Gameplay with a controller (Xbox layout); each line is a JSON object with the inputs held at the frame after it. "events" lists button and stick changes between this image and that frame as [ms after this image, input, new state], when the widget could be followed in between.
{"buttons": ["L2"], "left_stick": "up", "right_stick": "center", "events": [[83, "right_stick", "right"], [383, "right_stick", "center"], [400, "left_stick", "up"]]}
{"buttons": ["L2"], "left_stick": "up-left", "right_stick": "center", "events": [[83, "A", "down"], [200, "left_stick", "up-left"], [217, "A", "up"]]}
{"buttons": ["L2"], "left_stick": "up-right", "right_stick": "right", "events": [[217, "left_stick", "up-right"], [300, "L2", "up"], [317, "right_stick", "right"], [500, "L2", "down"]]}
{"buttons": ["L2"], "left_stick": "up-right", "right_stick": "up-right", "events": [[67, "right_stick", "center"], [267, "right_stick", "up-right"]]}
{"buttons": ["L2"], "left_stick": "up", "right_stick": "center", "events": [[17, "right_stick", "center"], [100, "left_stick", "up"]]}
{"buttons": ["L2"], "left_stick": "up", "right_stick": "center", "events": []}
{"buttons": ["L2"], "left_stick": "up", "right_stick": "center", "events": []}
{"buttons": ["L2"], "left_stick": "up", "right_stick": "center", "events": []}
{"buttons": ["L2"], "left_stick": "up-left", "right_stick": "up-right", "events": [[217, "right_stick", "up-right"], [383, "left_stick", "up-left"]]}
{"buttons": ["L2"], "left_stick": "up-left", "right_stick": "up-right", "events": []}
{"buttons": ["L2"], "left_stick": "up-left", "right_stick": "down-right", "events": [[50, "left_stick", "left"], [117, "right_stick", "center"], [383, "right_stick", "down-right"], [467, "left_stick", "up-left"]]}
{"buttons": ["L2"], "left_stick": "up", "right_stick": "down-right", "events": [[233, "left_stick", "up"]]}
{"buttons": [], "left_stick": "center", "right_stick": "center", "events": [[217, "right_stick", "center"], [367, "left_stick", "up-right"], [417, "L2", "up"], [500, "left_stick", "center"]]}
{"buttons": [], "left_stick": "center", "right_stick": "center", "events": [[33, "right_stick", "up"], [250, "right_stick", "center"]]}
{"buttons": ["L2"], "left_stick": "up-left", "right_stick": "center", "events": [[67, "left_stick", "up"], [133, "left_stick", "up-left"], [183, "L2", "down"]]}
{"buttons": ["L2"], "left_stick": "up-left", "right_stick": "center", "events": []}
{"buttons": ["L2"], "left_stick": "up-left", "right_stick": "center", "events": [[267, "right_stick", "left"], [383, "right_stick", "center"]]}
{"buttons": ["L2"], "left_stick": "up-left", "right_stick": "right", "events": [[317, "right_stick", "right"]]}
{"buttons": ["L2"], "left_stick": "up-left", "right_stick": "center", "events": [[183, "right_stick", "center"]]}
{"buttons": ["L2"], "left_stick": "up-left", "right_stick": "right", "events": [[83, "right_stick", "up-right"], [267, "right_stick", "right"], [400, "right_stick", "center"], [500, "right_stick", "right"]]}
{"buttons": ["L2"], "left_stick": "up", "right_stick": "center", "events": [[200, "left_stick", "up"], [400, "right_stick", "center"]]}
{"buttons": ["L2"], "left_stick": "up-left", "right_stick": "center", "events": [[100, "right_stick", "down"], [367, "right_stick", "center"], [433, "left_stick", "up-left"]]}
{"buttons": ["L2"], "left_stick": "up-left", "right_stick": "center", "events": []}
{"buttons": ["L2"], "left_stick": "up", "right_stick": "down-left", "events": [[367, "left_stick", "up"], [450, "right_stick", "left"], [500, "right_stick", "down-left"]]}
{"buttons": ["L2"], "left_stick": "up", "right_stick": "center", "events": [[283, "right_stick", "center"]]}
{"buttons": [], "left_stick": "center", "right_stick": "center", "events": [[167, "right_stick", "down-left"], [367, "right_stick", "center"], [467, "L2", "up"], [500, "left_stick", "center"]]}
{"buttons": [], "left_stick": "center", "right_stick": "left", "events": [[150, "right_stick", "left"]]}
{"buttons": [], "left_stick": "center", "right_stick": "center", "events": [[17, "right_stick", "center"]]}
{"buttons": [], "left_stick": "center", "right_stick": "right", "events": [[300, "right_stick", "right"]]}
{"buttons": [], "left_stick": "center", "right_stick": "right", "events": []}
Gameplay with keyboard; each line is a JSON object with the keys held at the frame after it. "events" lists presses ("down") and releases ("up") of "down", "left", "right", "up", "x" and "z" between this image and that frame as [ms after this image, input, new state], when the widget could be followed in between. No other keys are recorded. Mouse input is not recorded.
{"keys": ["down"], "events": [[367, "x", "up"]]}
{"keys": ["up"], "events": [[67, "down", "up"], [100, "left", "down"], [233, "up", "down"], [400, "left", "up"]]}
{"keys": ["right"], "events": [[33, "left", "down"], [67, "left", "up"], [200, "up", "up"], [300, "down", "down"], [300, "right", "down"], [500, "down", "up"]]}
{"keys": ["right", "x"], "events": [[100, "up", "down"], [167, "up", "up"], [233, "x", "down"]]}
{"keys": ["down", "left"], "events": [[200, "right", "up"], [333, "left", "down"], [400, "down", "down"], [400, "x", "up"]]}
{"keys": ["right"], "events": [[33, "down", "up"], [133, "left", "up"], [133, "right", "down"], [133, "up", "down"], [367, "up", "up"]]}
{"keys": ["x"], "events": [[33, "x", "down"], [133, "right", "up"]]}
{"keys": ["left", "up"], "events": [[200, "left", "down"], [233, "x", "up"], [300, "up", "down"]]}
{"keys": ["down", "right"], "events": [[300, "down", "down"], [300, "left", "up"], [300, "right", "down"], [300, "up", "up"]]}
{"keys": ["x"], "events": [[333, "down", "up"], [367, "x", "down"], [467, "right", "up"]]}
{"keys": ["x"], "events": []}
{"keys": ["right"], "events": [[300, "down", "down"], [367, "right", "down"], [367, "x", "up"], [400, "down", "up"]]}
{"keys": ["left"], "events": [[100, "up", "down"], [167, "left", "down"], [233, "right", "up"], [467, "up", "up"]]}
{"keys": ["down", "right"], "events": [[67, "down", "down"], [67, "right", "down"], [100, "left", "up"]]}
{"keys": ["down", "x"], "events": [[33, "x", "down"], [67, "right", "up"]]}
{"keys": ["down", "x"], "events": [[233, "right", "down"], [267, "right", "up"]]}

+++

All of the entries above, written out exactly, make up the reply.

» Response for this exercise:
Gameplay with a controller (Xbox layout); each line is a JSON object with the inputs held at the frame after it. "events" lists button and stick changes between this image and that frame as [ms after this image, input, new state], when the widget could be followed in between.
{"buttons": ["L2"], "left_stick": "up", "right_stick": "center", "events": [[83, "right_stick", "right"], [383, "right_stick", "center"], [400, "left_stick", "up"]]}
{"buttons": ["L2"], "left_stick": "up-left", "right_stick": "center", "events": [[83, "A", "down"], [200, "left_stick", "up-left"], [217, "A", "up"]]}
{"buttons": ["L2"], "left_stick": "up-right", "right_stick": "right", "events": [[217, "left_stick", "up-right"], [300, "L2", "up"], [317, "right_stick", "right"], [500, "L2", "down"]]}
{"buttons": ["L2"], "left_stick": "up-right", "right_stick": "up-right", "events": [[67, "right_stick", "center"], [267, "right_stick", "up-right"]]}
{"buttons": ["L2"], "left_stick": "up", "right_stick": "center", "events": [[17, "right_stick", "center"], [100, "left_stick", "up"]]}
{"buttons": ["L2"], "left_stick": "up", "right_stick": "center", "events": []}
{"buttons": ["L2"], "left_stick": "up", "right_stick": "center", "events": []}
{"buttons": ["L2"], "left_stick": "up", "right_stick": "center", "events": []}
{"buttons": ["L2"], "left_stick": "up-left", "right_stick": "up-right", "events": [[217, "right_stick", "up-right"], [383, "left_stick", "up-left"]]}
{"buttons": ["L2"], "left_stick": "up-left", "right_stick": "up-right", "events": []}
{"buttons": ["L2"], "left_stick": "up-left", "right_stick": "down-right", "events": [[50, "left_stick", "left"], [117, "right_stick", "center"], [383, "right_stick", "down-right"], [467, "left_stick", "up-left"]]}
{"buttons": ["L2"], "left_stick": "up", "right_stick": "down-right", "events": [[233, "left_stick", "up"]]}
{"buttons": [], "left_stick": "center", "right_stick": "center", "events": [[217, "right_stick", "center"], [367, "left_stick", "up-right"], [417, "L2", "up"], [500, "left_stick", "center"]]}
{"buttons": [], "left_stick": "center", "right_stick": "center", "events": [[33, "right_stick", "up"], [250, "right_stick", "center"]]}
{"buttons": ["L2"], "left_stick": "up-left", "right_stick": "center", "events": [[67, "left_stick", "up"], [133, "left_stick", "up-left"], [183, "L2", "down"]]}
{"buttons": ["L2"], "left_stick": "up-left", "right_stick": "center", "events": []}
{"buttons": ["L2"], "left_stick": "up-left", "right_stick": "center", "events": [[267, "right_stick", "left"], [383, "right_stick", "center"]]}
{"buttons": ["L2"], "left_stick": "up-left", "right_stick": "right", "events": [[317, "right_stick", "right"]]}
{"buttons": ["L2"], "left_stick": "up-left", "right_stick": "center", "events": [[183, "right_stick", "center"]]}
{"buttons": ["L2"], "left_stick": "up-left", "right_stick": "right", "events": [[83, "right_stick", "up-right"], [267, "right_stick", "right"], [400, "right_stick", "center"], [500, "right_stick", "right"]]}
{"buttons": ["L2"], "left_stick": "up", "right_stick": "center", "events": [[200, "left_stick", "up"], [400, "right_stick", "center"]]}
{"buttons": ["L2"], "left_stick": "up-left", "right_stick": "center", "events": [[100, "right_stick", "down"], [367, "right_stick", "center"], [433, "left_stick", "up-left"]]}
{"buttons": ["L2"], "left_stick": "up-left", "right_stick": "center", "events": []}
{"buttons": ["L2"], "left_stick": "up", "right_stick": "down-left", "events": [[367, "left_stick", "up"], [450, "right_stick", "left"], [500, "right_stick", "down-left"]]}
{"buttons": ["L2"], "left_stick": "up", "right_stick": "center", "events": [[283, "right_stick", "center"]]}
{"buttons": [], "left_stick": "center", "right_stick": "center", "events": [[167, "right_stick", "down-left"], [367, "right_stick", "center"], [467, "L2", "up"], [500, "left_stick", "center"]]}
{"buttons": [], "left_stick": "center", "right_stick": "left", "events": [[150, "right_stick", "left"]]}
{"buttons": [], "left_stick": "center", "right_stick": "center", "events": [[17, "right_stick", "center"]]}
{"buttons": [], "left_stick": "center", "right_stick": "right", "events": [[300, "right_stick", "right"]]}
{"buttons": [], "left_stick": "center", "right_stick": "right", "events": []}
Gameplay with keyboard; each line is a JSON object with the keys held at the frame after it. "events" lists presses ("down") and releases ("up") of "down", "left", "right", "up", "x" and "z" between this image and that frame as [ms after this image, input, new state], when the widget could be followed in between. No other keys are recorded. Mouse input is not recorded.
{"keys": ["down"], "events": [[367, "x", "up"]]}
{"keys": ["up"], "events": [[67, "down", "up"], [100, "left", "down"], [233, "up", "down"], [400, "left", "up"]]}
{"keys": ["right"], "events": [[33, "left", "down"], [67, "left", "up"], [200, "up", "up"], [300, "down", "down"], [300, "right", "down"], [500, "down", "up"]]}
{"keys": ["right", "x"], "events": [[100, "up", "down"], [167, "up", "up"], [233, "x", "down"]]}
{"keys": ["down", "left"], "events": [[200, "right", "up"], [333, "left", "down"], [400, "down", "down"], [400, "x", "up"]]}
{"keys": ["right"], "events": [[33, "down", "up"], [133, "left", "up"], [133, "right", "down"], [133, "up", "down"], [367, "up", "up"]]}
{"keys": ["x"], "events": [[33, "x", "down"], [133, "right", "up"]]}
{"keys": ["left", "up"], "events": [[200, "left", "down"], [233, "x", "up"], [300, "up", "down"]]}
{"keys": ["down", "right"], "events": [[300, "down", "down"], [300, "left", "up"], [300, "right", "down"], [300, "up", "up"]]}
{"keys": ["x"], "events": [[333, "down", "up"], [367, "x", "down"], [467, "right", "up"]]}
{"keys": ["x"], "events": []}
{"keys": ["right"], "events": [[300, "down", "down"], [367, "right", "down"], [367, "x", "up"], [400, "down", "up"]]}
{"keys": ["left"], "events": [[100, "up", "down"], [167, "left", "down"], [233, "right", "up"], [467, "up", "up"]]}
{"keys": ["down", "right"], "events": [[67, "down", "down"], [67, "right", "down"], [100, "left", "up"]]}
{"keys": ["down", "x"], "events": [[33, "x", "down"], [67, "right", "up"]]}
{"keys": ["down", "x"], "events": [[233, "right", "down"], [267, "right", "up"]]}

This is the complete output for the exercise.